Enhancing SAR Object Detection with Self-Supervised Pre-training on Masked Auto-Encoders
Xinyang Pu, Feng Xu
TL;DR
This work tackles the domain gap between natural-image pretraining and SAR tasks by introducing self-supervised pre-training on SAR data using Masked Auto-Encoders (MAE). The MAE pre-trains a Vision Transformer encoder on masked SAR patches, after which the encoder serves as the backbone in a ViTDet-based detector with FPN and RoI head for SAR object detection. On the SARDet-100k benchmark, the SAR-domain SSL pre-training outperforms both ImageNet pre-training and training from scratch, achieving a notable 1.3 mAP improvement over SFT alone and demonstrating improved generalization to downstream tasks.

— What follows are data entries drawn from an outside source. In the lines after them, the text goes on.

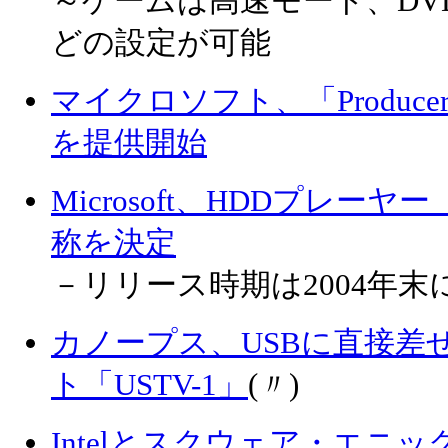
～ゲームは高速モード、DV
どの設定が可能
マイクロソフト、「Producer for
を提供開始
Microsoft、HDDプレーヤー
称を決定
－リリース時期は2004年末に
カノープス、USBに直接差
ト「USTV-1」
(〃)
Intelとスクウェア・エニ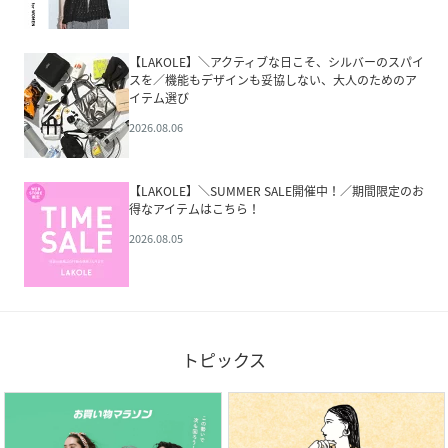
【LAKOLE】＼アクティブな日こそ、シルバーのスパイ
スを／機能もデザインも妥協しない、大人のためのア
イテム選び
2026.08.06
【LAKOLE】＼SUMMER SALE開催中！／期間限定のお
得なアイテムはこちら！
2026.08.05
トピックス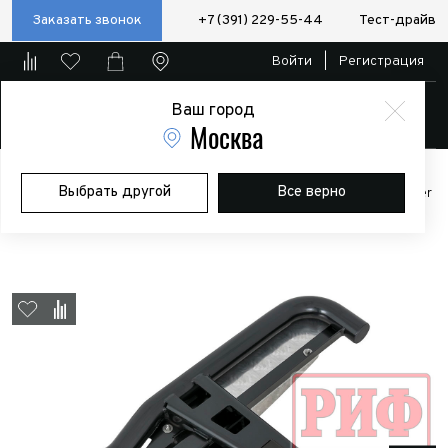
Заказать звонок
+7 (391) 229-55-44
Тест-драйв
Войти
|
Регистрация
Ваш город
Магазин
Москва
Главная
Магазин
Дополнительное оборудование
Силовые
Выбрать другой
Все верно
бампера/пороги/калитки
Пороги РИФ силовые Toyota Land Cruiser
Prado 150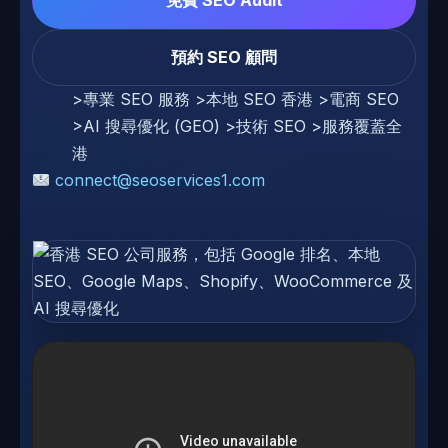
預約 SEO 顧問
>專業 SEO 服務 >本地 SEO 香港 >電商 SEO
>AI 搜尋優化 (GEO) >技術 SEO >服務覆蓋全
港
connect@seoservices1.com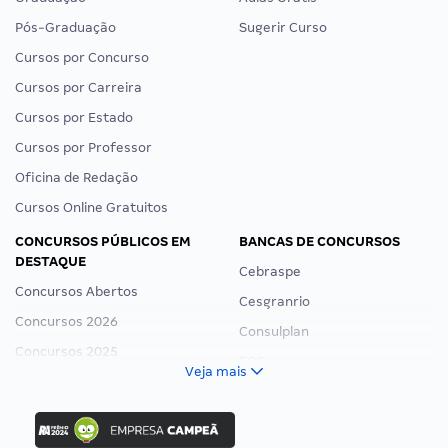
Pós-Graduação
Sugerir Curso
Cursos por Concurso
Cursos por Carreira
Cursos por Estado
Cursos por Professor
Oficina de Redação
Cursos Online Gratuitos
CONCURSOS PÚBLICOS EM
BANCAS DE CONCURSOS
DESTAQUE
Cebraspe
Concursos Abertos
Cesgranrio
Concursos 2026
Consulplan
Concursos 2025
FCC
Veja mais
Concurso Nacional Unificado
FGV
Concurso Ibama
Idecan
Concurso MPU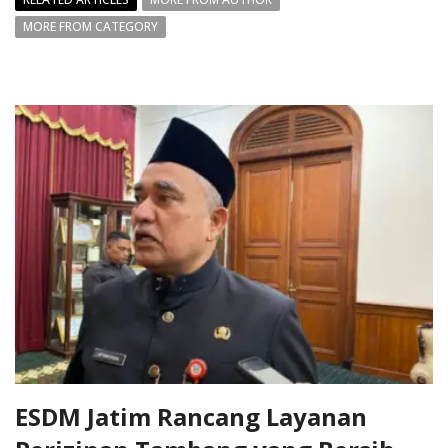
MORE FROM CATEGORY
ESDM Jatim Rancang Layanan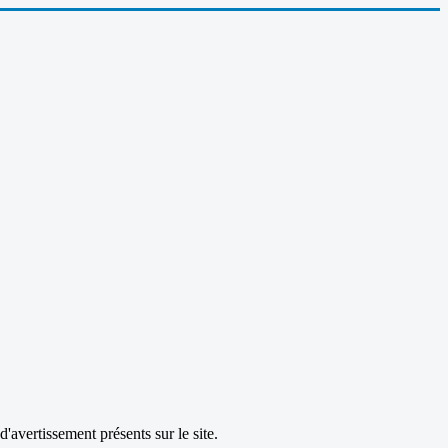
d'avertissement présents sur le site.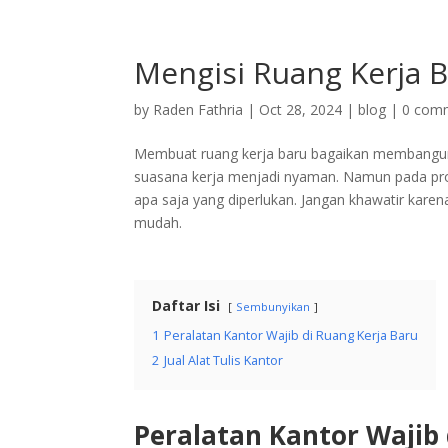
+62 897 9391 906
ciptagrafika@gmail.com
Mengisi Ruang Kerja Ba
by
Raden Fathria
|
Oct 28, 2024
|
blog
|
0 com
Membuat ruang kerja baru bagaikan membangun 
suasana kerja menjadi nyaman. Namun pada pros
apa saja yang diperlukan. Jangan khawatir karen
mudah.
Daftar Isi
Sembunyikan
1
Peralatan Kantor Wajib di Ruang Kerja Baru
2
Jual Alat Tulis Kantor
Peralatan Kantor Wajib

The results support the practicality of domain-specific, SSL-based backbone pre-training for SAR imagery, reducing dependence on natural-image priors and enhancing performance on large-scale SAR detection tasks.
Abstract
Supervised fine-tuning methods (SFT) perform great efficiency on artificial intelligence interpretation in SAR images, leveraging the powerful representation knowledge from pre-training models. Due to the lack of domain-specific pre-trained backbones in SAR images, the traditional strategies are loading the foundation pre-train models of natural scenes such as ImageNet, whose characteristics of images are extremely different from SAR images. This may hinder the model performance on downstream tasks when adopting SFT on small-scale annotated SAR data. In this paper, an self-supervised learning (SSL) method of masked image modeling based on Masked Auto-Encoders (MAE) is proposed to learn feature representations of SAR images during the pre-training process and benefit the object detection task in SAR images of SFT. The evaluation experiments on the large-scale SAR object detection benchmark named SARDet-100k verify that the proposed method captures proper latent representations of SAR images and improves the model generalization in downstream tasks by converting the pre-trained domain from natural scenes to SAR images through SSL. The proposed method achieves an improvement of 1.3 mAP on the SARDet-100k benchmark compared to only the SFT strategies.